YOUR INSTRUCTIONS: Return every item below line for line, with no changes to any character.

Source texts of formatted documents:
◆ ◆ ◆
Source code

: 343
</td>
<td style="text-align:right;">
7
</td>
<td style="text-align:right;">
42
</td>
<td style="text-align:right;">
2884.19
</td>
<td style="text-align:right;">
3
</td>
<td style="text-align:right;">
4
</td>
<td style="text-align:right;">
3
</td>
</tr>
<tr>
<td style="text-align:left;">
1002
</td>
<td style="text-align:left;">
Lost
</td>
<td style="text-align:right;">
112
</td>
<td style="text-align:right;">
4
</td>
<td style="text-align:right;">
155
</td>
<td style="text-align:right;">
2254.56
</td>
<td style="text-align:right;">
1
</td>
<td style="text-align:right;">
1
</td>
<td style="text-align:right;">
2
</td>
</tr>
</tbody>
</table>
◆ ◆ ◆
TASK ANSWER:
Source code

: 343
</td>
<td style="text-align:right;">
7
</td>
<td style="text-align:right;">
42
</td>
<td style="text-align:right;">
2884.19
</td>
<td style="text-align:right;">
3
</td>
<td style="text-align:right;">
4
</td>
<td style="text-align:right;">
3
</td>
</tr>
<tr>
<td style="text-align:left;">
1002
</td>
<td style="text-align:left;">
Lost
</td>
<td style="text-align:right;">
112
</td>
<td style="text-align:right;">
4
</td>
<td style="text-align:right;">
155
</td>
<td style="text-align:right;">
2254.56
</td>
<td style="text-align:right;">
1
</td>
<td style="text-align:right;">
1
</td>
<td style="text-align:right;">
2
</td>
</tr>
</tbody>
</table>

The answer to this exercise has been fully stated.